Vers minuit la maraude fait son premier arrêt à la gare routière Ouled Ziane. « Nous y venons deux fois par nuit parce que c’est ici que tous les nouveaux atterrissent », explique Mustapha. « Les enfants arrivent de la campagne envoyés par leurs parents ou eux-mêmes attirés par la grande ville, confirme Hicham. C’est là que tout commence ».
On dirait un décor sorti tout droit d’un film de série B mexicaine. La vaste gare est éclairée de néons aveuglants sous lesquels la vie a prit un autre rythme, lent, somnolent et poisseux. Autour des lignées de bancs en béton brut sur lesquels des voyageurs attendent en fumant, dorment roulés en boule sous une couverture chinoise ou recroquevillés sous la capuche de leur gandoura, les épiciers vendent biscuits, kleenex et cigarettes, les employés des petits snacks préparent des sandwichs, les policiers scrutent les entrants et sortants, les chauffeurs hèlent les destinations des autocars, les coiffeurs coiffent et les barbiers rasent, les cafetiers servent des nouss nouss aux futurs passagers scotchés face à un film de Steven Seagal, les balayeurs balaient devant les toilettes publiques et les pieux prient dans la petite mosquée improvisée au sous-sol de la gare.
Au milieu de cette étrange ambiance, trois jeunes filles sont adossées à un pilier, attendant visiblement le client. Zineb se dirige vers elles provoquant la fuite de l’une d’entre elles, les salue et entame la discussion. Les filles se vident alors littéralement de leurs histoires : Meriem et Nadia disent avoir 18 ans mais, encore une fois, en paraissent quatre de moins. Toutes les deux sont déjà mères, alors elles « font attention » depuis et prennent la pilule. Nadia raconte son accouchement, la douleur, les contractions commencées à 6 heures du matin et la délivrance, à l’hôpital public Maurice Gaud, à 21 heures.
Meriem elle, enchaîne sur son quotidien, ses passes à 50 dirhams dans des voitures, ou celles, plus avantageuses à 150 dirhams lorsqu’elle descend au centre-ville. Elle parle des réactions négatives de sa famille et de la chambre qu’elle loue avec d’autres filles, dans un appartement du quartier.
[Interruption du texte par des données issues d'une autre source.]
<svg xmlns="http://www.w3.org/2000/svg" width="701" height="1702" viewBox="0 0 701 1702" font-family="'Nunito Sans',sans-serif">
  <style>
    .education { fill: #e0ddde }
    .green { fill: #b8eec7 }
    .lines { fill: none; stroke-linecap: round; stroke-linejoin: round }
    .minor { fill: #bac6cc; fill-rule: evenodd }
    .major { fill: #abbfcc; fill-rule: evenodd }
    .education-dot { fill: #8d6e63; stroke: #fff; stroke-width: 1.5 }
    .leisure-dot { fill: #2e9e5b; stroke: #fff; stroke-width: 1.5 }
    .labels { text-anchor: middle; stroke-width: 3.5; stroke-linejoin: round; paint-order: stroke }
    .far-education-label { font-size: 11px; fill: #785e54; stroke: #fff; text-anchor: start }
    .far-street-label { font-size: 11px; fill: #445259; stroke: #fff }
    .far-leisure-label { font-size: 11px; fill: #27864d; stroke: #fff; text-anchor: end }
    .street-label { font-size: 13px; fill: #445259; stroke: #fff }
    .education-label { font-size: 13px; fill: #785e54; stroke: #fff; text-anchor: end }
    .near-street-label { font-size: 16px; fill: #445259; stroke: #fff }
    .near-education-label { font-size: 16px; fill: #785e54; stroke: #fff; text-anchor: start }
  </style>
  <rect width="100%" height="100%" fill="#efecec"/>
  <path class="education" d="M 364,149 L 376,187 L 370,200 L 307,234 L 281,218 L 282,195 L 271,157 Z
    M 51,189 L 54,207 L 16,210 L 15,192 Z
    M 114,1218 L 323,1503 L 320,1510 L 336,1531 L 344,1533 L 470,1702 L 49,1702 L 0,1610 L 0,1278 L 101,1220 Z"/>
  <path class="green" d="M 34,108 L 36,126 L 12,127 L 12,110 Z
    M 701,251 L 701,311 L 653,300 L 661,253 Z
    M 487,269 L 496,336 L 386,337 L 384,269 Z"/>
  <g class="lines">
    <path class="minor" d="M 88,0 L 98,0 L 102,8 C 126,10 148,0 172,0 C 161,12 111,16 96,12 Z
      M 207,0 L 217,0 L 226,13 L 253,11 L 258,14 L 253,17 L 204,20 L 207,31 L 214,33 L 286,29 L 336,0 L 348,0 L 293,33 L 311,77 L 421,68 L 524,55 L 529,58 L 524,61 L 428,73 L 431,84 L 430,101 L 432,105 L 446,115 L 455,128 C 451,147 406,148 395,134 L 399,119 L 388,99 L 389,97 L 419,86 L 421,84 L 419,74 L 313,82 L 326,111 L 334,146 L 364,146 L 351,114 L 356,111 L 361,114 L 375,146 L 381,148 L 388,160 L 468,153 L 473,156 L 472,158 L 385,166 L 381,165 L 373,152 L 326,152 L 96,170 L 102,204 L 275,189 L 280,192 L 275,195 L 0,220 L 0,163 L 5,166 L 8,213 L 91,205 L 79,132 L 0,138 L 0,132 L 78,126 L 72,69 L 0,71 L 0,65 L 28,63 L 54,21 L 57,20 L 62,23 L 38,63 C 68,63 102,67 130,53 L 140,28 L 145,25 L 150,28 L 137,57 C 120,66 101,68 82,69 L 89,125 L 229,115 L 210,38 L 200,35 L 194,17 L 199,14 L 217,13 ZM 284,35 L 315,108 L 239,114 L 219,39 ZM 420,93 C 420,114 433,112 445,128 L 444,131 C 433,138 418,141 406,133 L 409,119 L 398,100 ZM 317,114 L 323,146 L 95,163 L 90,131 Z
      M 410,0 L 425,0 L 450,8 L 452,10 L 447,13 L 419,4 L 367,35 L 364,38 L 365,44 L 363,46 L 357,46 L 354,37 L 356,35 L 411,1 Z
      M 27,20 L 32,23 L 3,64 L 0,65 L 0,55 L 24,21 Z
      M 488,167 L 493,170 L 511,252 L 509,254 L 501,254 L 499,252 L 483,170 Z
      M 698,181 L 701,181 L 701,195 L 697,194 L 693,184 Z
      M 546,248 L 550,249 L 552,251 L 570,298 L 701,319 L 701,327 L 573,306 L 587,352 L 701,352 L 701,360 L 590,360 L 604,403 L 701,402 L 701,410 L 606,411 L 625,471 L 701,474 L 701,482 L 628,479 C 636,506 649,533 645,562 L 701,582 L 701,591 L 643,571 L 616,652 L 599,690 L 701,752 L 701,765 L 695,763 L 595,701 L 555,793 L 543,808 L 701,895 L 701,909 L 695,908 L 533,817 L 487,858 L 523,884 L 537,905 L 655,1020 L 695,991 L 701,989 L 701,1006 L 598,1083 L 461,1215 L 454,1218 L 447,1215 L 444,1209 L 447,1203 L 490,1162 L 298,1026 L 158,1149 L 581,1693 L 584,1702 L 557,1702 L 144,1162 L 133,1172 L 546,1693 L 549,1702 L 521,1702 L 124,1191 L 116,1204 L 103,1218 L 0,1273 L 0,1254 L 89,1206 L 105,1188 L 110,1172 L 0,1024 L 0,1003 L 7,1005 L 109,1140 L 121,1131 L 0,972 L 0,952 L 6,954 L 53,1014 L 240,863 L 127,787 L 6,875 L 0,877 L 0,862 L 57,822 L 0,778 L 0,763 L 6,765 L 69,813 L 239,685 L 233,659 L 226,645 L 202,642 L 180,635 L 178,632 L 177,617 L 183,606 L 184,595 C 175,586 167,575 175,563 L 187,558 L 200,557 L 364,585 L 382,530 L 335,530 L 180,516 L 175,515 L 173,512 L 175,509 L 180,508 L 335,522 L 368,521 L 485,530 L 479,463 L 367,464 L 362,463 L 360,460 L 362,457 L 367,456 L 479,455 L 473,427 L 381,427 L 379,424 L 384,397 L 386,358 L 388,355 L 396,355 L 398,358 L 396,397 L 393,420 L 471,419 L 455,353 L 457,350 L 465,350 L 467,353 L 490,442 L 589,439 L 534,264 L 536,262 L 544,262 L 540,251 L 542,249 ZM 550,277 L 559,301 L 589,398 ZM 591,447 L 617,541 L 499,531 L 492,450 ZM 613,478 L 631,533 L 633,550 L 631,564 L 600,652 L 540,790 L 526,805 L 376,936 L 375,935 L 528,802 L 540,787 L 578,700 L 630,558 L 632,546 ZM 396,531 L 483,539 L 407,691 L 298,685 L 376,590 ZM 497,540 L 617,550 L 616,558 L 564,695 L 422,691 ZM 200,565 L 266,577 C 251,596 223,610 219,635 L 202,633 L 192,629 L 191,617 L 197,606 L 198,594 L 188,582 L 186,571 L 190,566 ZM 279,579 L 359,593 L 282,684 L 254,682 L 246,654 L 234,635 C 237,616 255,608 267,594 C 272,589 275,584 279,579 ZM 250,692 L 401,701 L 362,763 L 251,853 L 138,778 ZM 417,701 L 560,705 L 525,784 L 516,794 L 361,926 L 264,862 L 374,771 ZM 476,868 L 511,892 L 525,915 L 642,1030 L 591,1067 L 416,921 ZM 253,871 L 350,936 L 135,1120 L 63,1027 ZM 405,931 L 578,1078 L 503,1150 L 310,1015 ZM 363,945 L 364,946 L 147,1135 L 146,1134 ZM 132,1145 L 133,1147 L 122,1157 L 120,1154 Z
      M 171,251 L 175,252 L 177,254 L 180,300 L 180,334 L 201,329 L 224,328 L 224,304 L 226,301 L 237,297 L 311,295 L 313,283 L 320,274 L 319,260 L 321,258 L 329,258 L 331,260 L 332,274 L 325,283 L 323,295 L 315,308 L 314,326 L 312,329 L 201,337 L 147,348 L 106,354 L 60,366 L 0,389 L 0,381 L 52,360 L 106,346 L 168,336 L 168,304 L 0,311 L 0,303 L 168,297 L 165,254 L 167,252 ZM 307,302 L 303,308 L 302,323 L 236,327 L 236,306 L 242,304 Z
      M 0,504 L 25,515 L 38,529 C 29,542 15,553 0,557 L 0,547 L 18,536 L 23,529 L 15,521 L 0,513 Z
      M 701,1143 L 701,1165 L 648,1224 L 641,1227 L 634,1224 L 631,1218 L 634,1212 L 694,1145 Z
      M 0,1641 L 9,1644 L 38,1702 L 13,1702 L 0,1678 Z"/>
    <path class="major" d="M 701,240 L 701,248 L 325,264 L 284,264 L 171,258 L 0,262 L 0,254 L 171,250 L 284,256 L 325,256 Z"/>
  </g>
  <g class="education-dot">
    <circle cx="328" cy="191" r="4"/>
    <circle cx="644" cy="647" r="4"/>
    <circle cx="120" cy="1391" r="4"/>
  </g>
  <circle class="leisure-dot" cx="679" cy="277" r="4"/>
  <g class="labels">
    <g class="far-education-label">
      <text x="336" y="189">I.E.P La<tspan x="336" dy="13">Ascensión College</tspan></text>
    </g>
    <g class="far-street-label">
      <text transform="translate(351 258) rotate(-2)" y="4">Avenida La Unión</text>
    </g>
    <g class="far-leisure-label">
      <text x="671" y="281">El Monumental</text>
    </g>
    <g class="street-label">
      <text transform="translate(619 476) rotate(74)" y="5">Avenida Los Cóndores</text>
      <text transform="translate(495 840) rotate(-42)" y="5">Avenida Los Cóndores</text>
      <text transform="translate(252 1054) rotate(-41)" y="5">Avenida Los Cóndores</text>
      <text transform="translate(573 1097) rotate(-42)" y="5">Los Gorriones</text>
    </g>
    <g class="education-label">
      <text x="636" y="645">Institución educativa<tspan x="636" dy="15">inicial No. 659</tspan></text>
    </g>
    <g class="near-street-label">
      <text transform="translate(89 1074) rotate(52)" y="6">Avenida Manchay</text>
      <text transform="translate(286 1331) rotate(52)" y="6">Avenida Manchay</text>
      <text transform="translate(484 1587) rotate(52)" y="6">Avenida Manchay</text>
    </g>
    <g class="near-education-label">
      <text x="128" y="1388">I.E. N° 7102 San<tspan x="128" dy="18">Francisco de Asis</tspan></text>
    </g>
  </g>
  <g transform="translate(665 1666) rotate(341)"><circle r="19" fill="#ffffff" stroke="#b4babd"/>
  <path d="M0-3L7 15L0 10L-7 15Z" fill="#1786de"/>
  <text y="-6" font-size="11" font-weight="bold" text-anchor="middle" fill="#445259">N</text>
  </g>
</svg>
Nadia s’épanche ensuite sur la mort de son père et on devine que c’est l’élément déclencheur de sa perte de repères… Pendant toute la discussion, un vieillard édenté à l’étage les fixe en leur faisant des clins d’œil et autres gestes dégoûtants auxquels les filles répondent par des sourires mi-timides mi-entendus.
Puis un petit garçon aux cernes noirs et profonds vient demander à Zineb de soigner sa blessure à la tête. Lui aussi trouve l’argent où il peut, et comme tous les enfants rencontrés depuis le début de la soirée, il est imbibé de ce « douliou » (diluant) qu’il cache sous son pull.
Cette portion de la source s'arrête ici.